I can’t wait to see how you decorate your sugar cookie cake! Tag me @rosesandwhiskers on Instagram if you try it and use the hashtag #rosesandwhiskers.
Happy baking.
Sugar Cookie Cake
Ingredients
- 2 1/2 cups gluten free 1 to 1 baking flour for gluten-full, substitute all-purpose flour
- 1 tsp baking powder
- 1/4 tsp salt
- 6 tbsp unsalted butter softened to room temperature
- 6 tbsp butter-flavored Crisco
- 1 cup granulated sugar
- 2 large eggs room temperature
- 2 tsp vanilla extract
Vanilla Buttercream
- 6 tbsp unsalted butter softened to room temperature
- 2 tbsp Crisco
- 3 cups powdered sugar
- 1 tbsp whole milk
- 1 tbsp heavy cream
- 1 tsp vanilla extract
Instructions
- Preheat the oven to 375°F (190°C). Grease three 6-inch pans with butter. Line the bottom of the pan with parchment paper, and then butter the top of the paper. Scoop a large spoonful of granulated sugar into each pan and gently shake it around so that the sugar lightly covers the entire pan.

Exercises to complete:
**a.** List every ingredient given under "Vanilla Buttercream" in the sugar cookie cake recipe.
**b.** In the sugar cookie cake recipe, turn the paragraph starting "Preheat the oven to 375°F" into a short numbered list that keeps its main facts.
**c.** Write out the sugar cookie cake recipe word for word from "I can’t wait" up to and including "Happy baking.".

Source material:
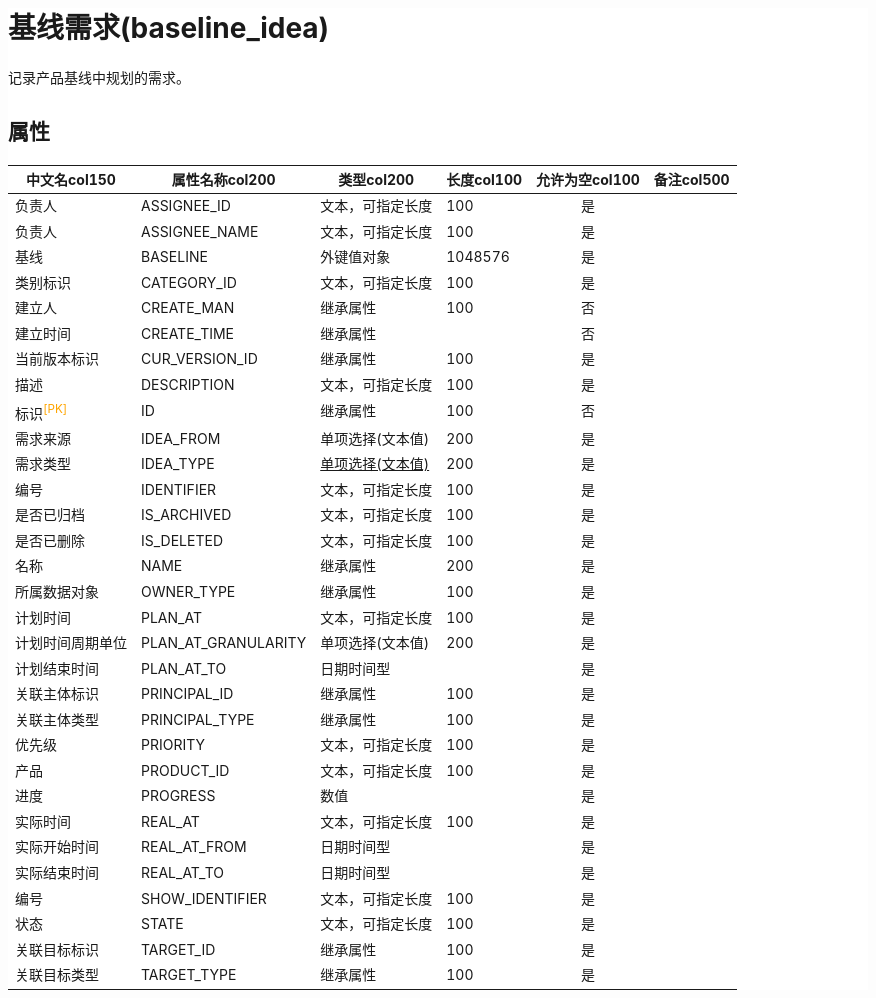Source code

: # 基线需求(baseline_idea)  


记录产品基线中规划的需求。


## 属性
|    中文名col150 | 属性名称col200           | 类型col200     | 长度col100    |允许为空col100    |  备注col500  |
| --------   |------------| -----  | -----  | :----: | -------- |
|负责人|ASSIGNEE_ID|文本，可指定长度|100|是||
|负责人|ASSIGNEE_NAME|文本，可指定长度|100|是||
|基线|BASELINE|外键值对象|1048576|是||
|类别标识|CATEGORY_ID|文本，可指定长度|100|是||
|建立人|CREATE_MAN|继承属性|100|否||
|建立时间|CREATE_TIME|继承属性||否||
|当前版本标识|CUR_VERSION_ID|继承属性|100|是||
|描述|DESCRIPTION|文本，可指定长度|100|是||
|标识<sup class="footnote-symbol"><font color=orange>[PK]</font></sup>|ID|继承属性|100|否||
|需求来源|IDEA_FROM|单项选择(文本值)|200|是||
|需求类型|IDEA_TYPE|[单项选择(文本值)](index/dictionary_index#requirement_type "需求类型")|200|是||
|编号|IDENTIFIER|文本，可指定长度|100|是||
|是否已归档|IS_ARCHIVED|文本，可指定长度|100|是||
|是否已删除|IS_DELETED|文本，可指定长度|100|是||
|名称|NAME|继承属性|200|是||
|所属数据对象|OWNER_TYPE|继承属性|100|是||
|计划时间|PLAN_AT|文本，可指定长度|100|是||
|计划时间周期单位|PLAN_AT_GRANULARITY|单项选择(文本值)|200|是||
|计划结束时间|PLAN_AT_TO|日期时间型||是||
|关联主体标识|PRINCIPAL_ID|继承属性|100|是||
|关联主体类型|PRINCIPAL_TYPE|继承属性|100|是||
|优先级|PRIORITY|文本，可指定长度|100|是||
|产品|PRODUCT_ID|文本，可指定长度|100|是||
|进度|PROGRESS|数值||是||
|实际时间|REAL_AT|文本，可指定长度|100|是||
|实际开始时间|REAL_AT_FROM|日期时间型||是||
|实际结束时间|REAL_AT_TO|日期时间型||是||
|编号|SHOW_IDENTIFIER|文本，可指定长度|100|是||
|状态|STATE|文本，可指定长度|100|是||
|关联目标标识|TARGET_ID|继承属性|100|是||
|关联目标类型|TARGET_TYPE|继承属性|100|是||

Answers given:
**a.**
- 6 tbsp unsalted butter softened to room temperature
- 2 tbsp Crisco
- 3 cups powdered sugar
- 1 tbsp whole milk
- 1 tbsp heavy cream
- 1 tsp vanilla extract

**b.**
1. Preheat the oven to 375°F (190°C).
2. Grease three 6-inch pans with butter.
3. Line each pan's bottom with parchment paper and butter the top of the paper.
4. Add a large spoonful of granulated sugar to each pan and shake gently until the sugar lightly coats the whole pan.

**c.**
I can’t wait to see how you decorate your sugar cookie cake! Tag me @rosesandwhiskers on Instagram if you try it and use the hashtag #rosesandwhiskers.
Happy baking.